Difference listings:
• • • • • • •

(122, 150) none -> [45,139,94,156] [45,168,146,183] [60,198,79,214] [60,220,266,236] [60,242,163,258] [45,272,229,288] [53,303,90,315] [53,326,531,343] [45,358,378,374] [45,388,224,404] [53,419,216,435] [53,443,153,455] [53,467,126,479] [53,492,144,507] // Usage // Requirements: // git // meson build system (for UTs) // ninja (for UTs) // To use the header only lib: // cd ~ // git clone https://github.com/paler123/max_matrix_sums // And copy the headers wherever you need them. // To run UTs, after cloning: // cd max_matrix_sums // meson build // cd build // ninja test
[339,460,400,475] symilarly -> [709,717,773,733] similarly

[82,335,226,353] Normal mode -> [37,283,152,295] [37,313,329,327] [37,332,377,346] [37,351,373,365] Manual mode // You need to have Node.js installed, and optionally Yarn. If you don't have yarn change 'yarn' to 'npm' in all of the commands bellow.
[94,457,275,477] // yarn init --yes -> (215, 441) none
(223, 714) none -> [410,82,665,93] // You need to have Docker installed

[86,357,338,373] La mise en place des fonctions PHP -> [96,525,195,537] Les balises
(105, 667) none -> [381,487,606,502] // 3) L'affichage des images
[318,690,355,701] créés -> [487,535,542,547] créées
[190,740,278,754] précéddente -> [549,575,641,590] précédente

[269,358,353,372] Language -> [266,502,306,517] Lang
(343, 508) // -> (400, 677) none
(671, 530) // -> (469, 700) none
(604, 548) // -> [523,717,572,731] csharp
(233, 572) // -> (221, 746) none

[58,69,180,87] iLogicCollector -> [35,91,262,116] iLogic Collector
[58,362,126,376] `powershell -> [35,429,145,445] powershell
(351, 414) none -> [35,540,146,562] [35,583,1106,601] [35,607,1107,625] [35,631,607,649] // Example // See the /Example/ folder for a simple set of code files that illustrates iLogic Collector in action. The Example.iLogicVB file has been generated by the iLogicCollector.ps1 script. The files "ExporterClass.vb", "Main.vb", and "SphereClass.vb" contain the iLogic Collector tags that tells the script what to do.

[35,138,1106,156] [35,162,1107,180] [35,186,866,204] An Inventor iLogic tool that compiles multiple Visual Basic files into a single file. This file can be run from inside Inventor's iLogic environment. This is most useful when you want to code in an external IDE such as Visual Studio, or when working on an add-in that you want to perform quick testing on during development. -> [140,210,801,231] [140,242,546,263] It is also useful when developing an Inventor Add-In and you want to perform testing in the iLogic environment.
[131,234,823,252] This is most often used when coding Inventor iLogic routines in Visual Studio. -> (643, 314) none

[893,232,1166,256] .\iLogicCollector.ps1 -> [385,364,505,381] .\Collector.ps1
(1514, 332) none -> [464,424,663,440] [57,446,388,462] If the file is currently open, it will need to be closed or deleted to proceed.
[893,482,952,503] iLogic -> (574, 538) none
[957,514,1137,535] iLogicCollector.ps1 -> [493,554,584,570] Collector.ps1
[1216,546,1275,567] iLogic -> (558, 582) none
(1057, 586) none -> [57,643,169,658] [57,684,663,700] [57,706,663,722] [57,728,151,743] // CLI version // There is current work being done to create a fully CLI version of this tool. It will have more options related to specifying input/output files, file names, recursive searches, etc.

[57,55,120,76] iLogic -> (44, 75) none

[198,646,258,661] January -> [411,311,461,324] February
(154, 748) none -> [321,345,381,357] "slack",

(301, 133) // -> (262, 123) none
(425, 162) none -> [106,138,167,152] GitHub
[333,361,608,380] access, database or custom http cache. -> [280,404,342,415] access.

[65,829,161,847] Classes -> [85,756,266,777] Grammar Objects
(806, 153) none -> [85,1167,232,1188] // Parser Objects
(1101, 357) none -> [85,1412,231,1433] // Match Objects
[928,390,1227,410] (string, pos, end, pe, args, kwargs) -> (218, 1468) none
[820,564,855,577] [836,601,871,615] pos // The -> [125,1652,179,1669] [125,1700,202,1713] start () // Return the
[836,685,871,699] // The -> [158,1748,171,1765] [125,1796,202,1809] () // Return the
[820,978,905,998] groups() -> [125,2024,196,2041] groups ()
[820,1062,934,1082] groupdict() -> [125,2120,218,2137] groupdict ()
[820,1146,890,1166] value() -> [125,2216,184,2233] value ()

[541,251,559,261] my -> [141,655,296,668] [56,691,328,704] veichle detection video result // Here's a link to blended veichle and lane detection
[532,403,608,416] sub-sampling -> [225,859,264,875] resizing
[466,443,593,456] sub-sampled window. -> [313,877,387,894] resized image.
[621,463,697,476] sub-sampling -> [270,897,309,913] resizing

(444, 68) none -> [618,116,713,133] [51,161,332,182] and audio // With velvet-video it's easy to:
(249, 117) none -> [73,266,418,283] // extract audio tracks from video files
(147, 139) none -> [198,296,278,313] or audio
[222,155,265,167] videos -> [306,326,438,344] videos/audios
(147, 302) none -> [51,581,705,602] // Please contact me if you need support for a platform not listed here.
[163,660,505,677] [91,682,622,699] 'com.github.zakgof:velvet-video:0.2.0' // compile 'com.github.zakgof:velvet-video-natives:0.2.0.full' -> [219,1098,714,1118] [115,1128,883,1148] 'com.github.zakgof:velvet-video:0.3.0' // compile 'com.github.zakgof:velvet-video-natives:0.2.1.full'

• • • • • • •

• [Instructions to follow] All that is needed is the opening run of the data, given again exactly: please include every line from the first through the line with "[339,460,400,475] symilarly ->", both ends kept.

• [Response to this task]
(122, 150) none -> [45,139,94,156] [45,168,146,183] [60,198,79,214] [60,220,266,236] [60,242,163,258] [45,272,229,288] [53,303,90,315] [53,326,531,343] [45,358,378,374] [45,388,224,404] [53,419,216,435] [53,443,153,455] [53,467,126,479] [53,492,144,507] // Usage // Requirements: // git // meson build system (for UTs) // ninja (for UTs) // To use the header only lib: // cd ~ // git clone https://github.com/paler123/max_matrix_sums // And copy the headers wherever you need them. // To run UTs, after cloning: // cd max_matrix_sums // meson build // cd build // ninja test
[339,460,400,475] symilarly -> [709,717,773,733] similarly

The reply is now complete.